Tutto prende le mosse sempre dallo stesso assunto instradato dalle dichiarazioni di numerosi e qualificati collaboratori di giustizia: visto che l’attacco mafioso – si legge – “era funzionale alla creazione di un nuovo assetto di potere”, e visto che “erano in corso trattative condensate nell’arcinoto papello”, quelle gestite dal comandante operativo del Ros, Mario Mori – poi c’erano quelle affidate al neofascista Paolo Bellini, ma l’ordinanza fa riferimento solo alle prime –, sottolineando che in sede giudiziaria non è stato riconosciuto alcun dolo nel dialogo intrapreso con il vertice mafioso, e però i contatti tra Totò Riina e lo Stato tramite il Ros ci furono, ebbero un ruolo nella decisione di Cosa nostra di proseguire l’offensiva stragista? Ovvero, come scrivono i giudici, “il centro di potere rappresentato da Berlusconi, che proprio in quegli stessi anni dava vita a un partito politico avendo come principale coadiutore Marcello Dell’Utri” può avere “alimentato il convergente e autonomo interesse criminale di Cosa nostra, al punto da determinare quest’ultima organizzazione a progettare e dare esecuzione all’attacco stragista del 1993-1994”?
Sui segmenti investigativi incrociati, il gip di Firenze piazza un “omissis” a caratteri cubitali, che non è il solo, perché quella parolina viene ripetuta per ben undici volte: non male visto che il decreto di archiviazione è di sole cinque pagine. Ancora: il gip fiorentino sottolinea che, dalla procura milanese, sono giunti elementi di novità soprattutto legati al collaboratore Giuseppe Marasco, un boss, stando alle carte, apparentemente di non grande calibro, ma appartenente al potente clan Epaminonda, che aveva il suo centro di gravità proprio nel capoluogo lombardo, dove operava come anello di congiunzione tra Cosa nostra e il mondo di Arcore lo stalliere Vittorio Mangano – e questa è ormai storia, scritta da diverse sentenze; altri elementi provengono dall’ambito dell’indagine sul mondo dei servizi segreti paralleli, che ruota attorno al centro Equilize di Samuele Calamucci.
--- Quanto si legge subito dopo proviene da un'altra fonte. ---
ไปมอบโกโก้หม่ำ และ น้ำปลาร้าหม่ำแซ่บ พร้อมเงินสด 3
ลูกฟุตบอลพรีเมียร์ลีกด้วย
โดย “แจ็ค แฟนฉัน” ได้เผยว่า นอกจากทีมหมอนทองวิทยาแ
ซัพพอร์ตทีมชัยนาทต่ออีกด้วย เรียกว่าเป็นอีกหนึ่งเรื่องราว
In sostanza, in quegli ambienti criminali si anniderebbero informazioni “estremamente riservate su Berlusconi – omissis – mai veicolate dalla magistratura”. In cinque pagine e undici omissis, dunque, serpeggia qualche notizia che può far riaprire un’indagine sull’origine del blocco di potere che si insediò nel 1994, e che ridefinì le sorti della destra italiana.